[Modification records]
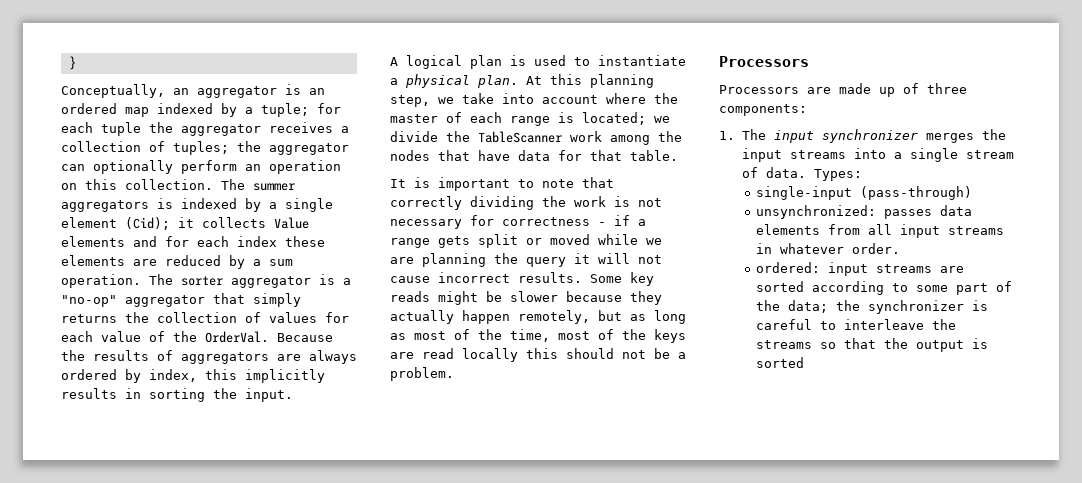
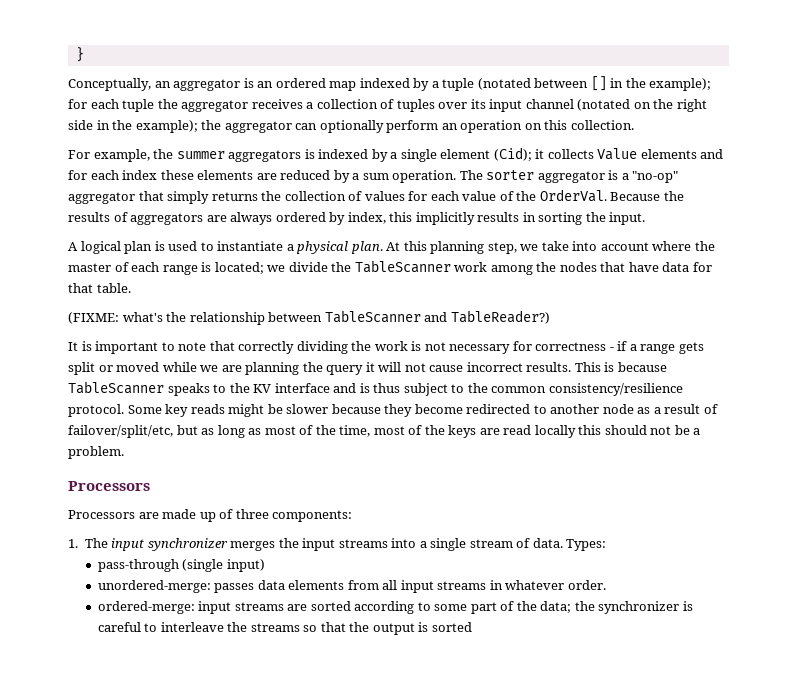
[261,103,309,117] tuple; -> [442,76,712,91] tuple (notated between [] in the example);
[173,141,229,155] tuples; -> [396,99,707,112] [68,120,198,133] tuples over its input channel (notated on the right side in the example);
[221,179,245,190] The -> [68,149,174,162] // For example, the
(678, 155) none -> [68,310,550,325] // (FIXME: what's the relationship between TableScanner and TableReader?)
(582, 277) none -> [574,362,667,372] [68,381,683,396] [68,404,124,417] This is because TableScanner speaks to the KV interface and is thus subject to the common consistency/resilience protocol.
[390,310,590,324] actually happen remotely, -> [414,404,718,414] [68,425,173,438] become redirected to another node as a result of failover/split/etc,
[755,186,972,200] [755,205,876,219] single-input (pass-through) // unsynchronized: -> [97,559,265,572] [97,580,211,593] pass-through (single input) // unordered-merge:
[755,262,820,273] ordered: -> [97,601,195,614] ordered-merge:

**Written task:** Quote only what lies between the first line of the records and the line containing "[173,141,229,155] tuples; ->", please, including both lines and excluding images.

**Output:**
[261,103,309,117] tuple; -> [442,76,712,91] tuple (notated between [] in the example);
[173,141,229,155] tuples; -> [396,99,707,112] [68,120,198,133] tuples over its input channel (notated on the right side in the example);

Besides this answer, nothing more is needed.